- Activity -
Print the data exactly as written, but leave out each picture.

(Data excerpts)
________________________

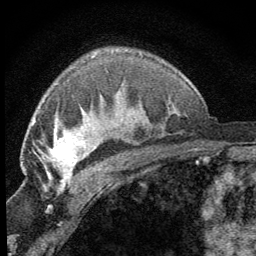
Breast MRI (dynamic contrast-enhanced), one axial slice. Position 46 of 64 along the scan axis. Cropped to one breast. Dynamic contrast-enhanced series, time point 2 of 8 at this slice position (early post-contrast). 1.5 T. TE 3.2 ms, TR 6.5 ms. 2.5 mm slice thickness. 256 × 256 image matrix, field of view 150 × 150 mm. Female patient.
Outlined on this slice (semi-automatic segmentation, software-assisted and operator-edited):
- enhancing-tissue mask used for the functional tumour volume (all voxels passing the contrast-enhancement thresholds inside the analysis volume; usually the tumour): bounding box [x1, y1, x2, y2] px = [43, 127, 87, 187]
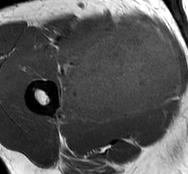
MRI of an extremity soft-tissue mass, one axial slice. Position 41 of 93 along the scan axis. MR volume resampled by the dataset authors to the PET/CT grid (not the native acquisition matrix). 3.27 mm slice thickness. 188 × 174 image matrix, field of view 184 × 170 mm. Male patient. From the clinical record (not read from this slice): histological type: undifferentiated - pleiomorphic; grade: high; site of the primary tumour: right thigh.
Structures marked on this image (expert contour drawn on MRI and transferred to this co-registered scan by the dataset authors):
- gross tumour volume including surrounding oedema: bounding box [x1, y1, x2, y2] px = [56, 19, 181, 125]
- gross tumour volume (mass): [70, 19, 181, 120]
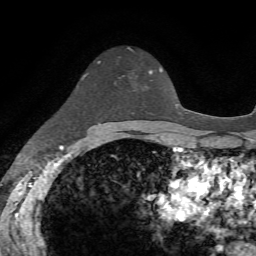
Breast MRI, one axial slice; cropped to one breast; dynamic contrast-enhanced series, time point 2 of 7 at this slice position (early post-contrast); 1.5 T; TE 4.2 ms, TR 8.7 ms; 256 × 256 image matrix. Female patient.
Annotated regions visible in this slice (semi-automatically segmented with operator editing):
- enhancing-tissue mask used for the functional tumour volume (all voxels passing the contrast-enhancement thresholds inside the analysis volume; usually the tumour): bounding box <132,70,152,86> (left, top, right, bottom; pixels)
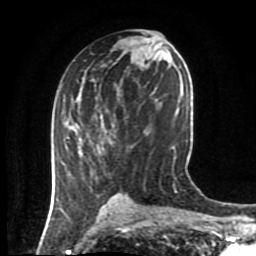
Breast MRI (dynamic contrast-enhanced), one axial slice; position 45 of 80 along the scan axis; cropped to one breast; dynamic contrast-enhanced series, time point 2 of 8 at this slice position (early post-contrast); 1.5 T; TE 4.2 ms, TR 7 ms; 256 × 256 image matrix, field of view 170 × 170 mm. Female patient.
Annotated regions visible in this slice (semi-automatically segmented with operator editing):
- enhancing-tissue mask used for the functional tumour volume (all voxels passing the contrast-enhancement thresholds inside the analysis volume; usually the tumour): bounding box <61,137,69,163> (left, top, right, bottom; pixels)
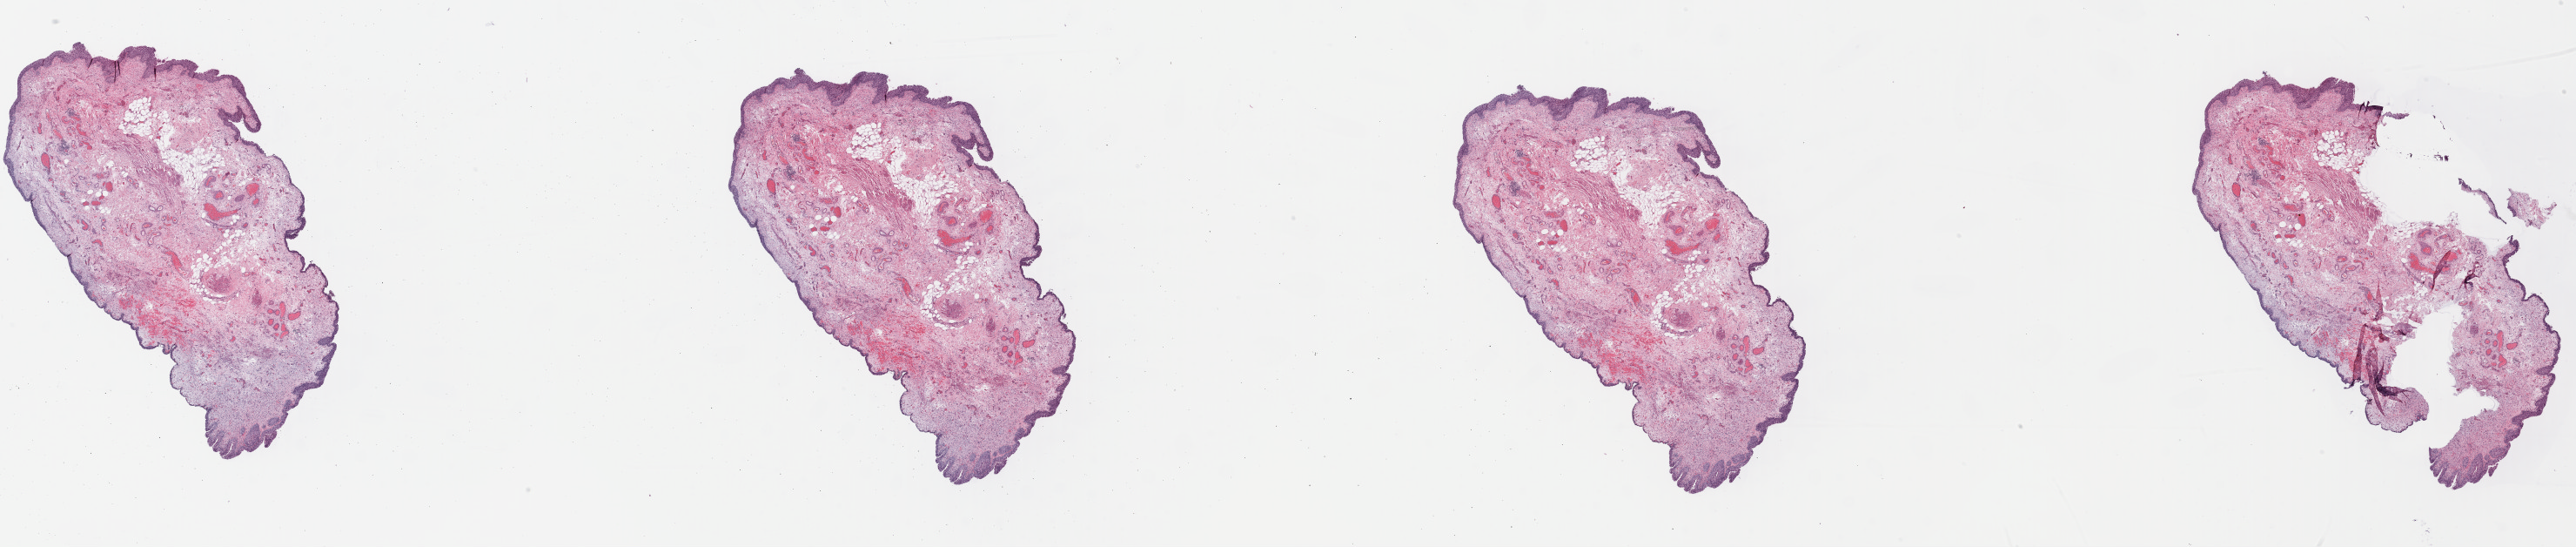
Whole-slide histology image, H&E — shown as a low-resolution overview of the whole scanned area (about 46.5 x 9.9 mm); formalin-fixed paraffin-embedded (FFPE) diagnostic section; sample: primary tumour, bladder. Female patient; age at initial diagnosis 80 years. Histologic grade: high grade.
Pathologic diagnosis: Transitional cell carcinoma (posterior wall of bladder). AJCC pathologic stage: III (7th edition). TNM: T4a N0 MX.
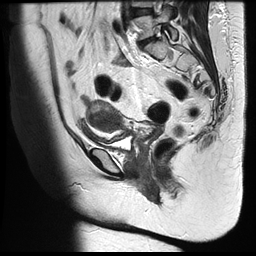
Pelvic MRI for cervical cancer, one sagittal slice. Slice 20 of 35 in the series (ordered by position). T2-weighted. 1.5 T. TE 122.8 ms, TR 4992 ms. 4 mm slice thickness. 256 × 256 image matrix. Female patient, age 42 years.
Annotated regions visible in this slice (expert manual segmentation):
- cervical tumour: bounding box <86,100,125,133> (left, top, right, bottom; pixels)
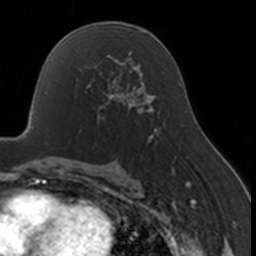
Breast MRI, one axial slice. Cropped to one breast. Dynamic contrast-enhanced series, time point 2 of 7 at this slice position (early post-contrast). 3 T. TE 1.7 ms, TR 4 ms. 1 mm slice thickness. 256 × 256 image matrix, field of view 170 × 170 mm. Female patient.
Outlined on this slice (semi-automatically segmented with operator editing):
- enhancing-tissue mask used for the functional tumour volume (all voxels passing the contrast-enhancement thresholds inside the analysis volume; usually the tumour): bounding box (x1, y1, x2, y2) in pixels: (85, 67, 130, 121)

________________________

- Response to the task -
Breast MRI (dynamic contrast-enhanced), one axial slice. Position 46 of 64 along the scan axis. Cropped to one breast. Dynamic contrast-enhanced series, time point 2 of 8 at this slice position (early post-contrast). 1.5 T. TE 3.2 ms, TR 6.5 ms. 2.5 mm slice thickness. 256 × 256 image matrix, field of view 150 × 150 mm. Female patient.
Outlined on this slice (semi-automatic segmentation, software-assisted and operator-edited):
- enhancing-tissue mask used for the functional tumour volume (all voxels passing the contrast-enhancement thresholds inside the analysis volume; usually the tumour): bounding box [x1, y1, x2, y2] px = [43, 127, 87, 187]
MRI of an extremity soft-tissue mass, one axial slice. Position 41 of 93 along the scan axis. MR volume resampled by the dataset authors to the PET/CT grid (not the native acquisition matrix). 3.27 mm slice thickness. 188 × 174 image matrix, field of view 184 × 170 mm. Male patient. From the clinical record (not read from this slice): histological type: undifferentiated - pleiomorphic; grade: high; site of the primary tumour: right thigh.
Structures marked on this image (expert contour drawn on MRI and transferred to this co-registered scan by the dataset authors):
- gross tumour volume including surrounding oedema: bounding box [x1, y1, x2, y2] px = [56, 19, 181, 125]
- gross tumour volume (mass): [70, 19, 181, 120]
Breast MRI, one axial slice; cropped to one breast; dynamic contrast-enhanced series, time point 2 of 7 at this slice position (early post-contrast); 1.5 T; TE 4.2 ms, TR 8.7 ms; 256 × 256 image matrix. Female patient.
Annotated regions visible in this slice (semi-automatically segmented with operator editing):
- enhancing-tissue mask used for the functional tumour volume (all voxels passing the contrast-enhancement thresholds inside the analysis volume; usually the tumour): bounding box <132,70,152,86> (left, top, right, bottom; pixels)
Breast MRI (dynamic contrast-enhanced), one axial slice; position 45 of 80 along the scan axis; cropped to one breast; dynamic contrast-enhanced series, time point 2 of 8 at this slice position (early post-contrast); 1.5 T; TE 4.2 ms, TR 7 ms; 256 × 256 image matrix, field of view 170 × 170 mm. Female patient.
Annotated regions visible in this slice (semi-automatically segmented with operator editing):
- enhancing-tissue mask used for the functional tumour volume (all voxels passing the contrast-enhancement thresholds inside the analysis volume; usually the tumour): bounding box <61,137,69,163> (left, top, right, bottom; pixels)
Whole-slide histology image, H&E — shown as a low-resolution overview of the whole scanned area (about 46.5 x 9.9 mm); formalin-fixed paraffin-embedded (FFPE) diagnostic section; sample: primary tumour, bladder. Female patient; age at initial diagnosis 80 years. Histologic grade: high grade.
Pathologic diagnosis: Transitional cell carcinoma (posterior wall of bladder). AJCC pathologic stage: III (7th edition). TNM: T4a N0 MX.
Pelvic MRI for cervical cancer, one sagittal slice. Slice 20 of 35 in the series (ordered by position). T2-weighted. 1.5 T. TE 122.8 ms, TR 4992 ms. 4 mm slice thickness. 256 × 256 image matrix. Female patient, age 42 years.
Annotated regions visible in this slice (expert manual segmentation):
- cervical tumour: bounding box <86,100,125,133> (left, top, right, bottom; pixels)
Breast MRI, one axial slice. Cropped to one breast. Dynamic contrast-enhanced series, time point 2 of 7 at this slice position (early post-contrast). 3 T. TE 1.7 ms, TR 4 ms. 1 mm slice thickness. 256 × 256 image matrix, field of view 170 × 170 mm. Female patient.
Outlined on this slice (semi-automatically segmented with operator editing):
- enhancing-tissue mask used for the functional tumour volume (all voxels passing the contrast-enhancement thresholds inside the analysis volume; usually the tumour): bounding box (x1, y1, x2, y2) in pixels: (85, 67, 130, 121)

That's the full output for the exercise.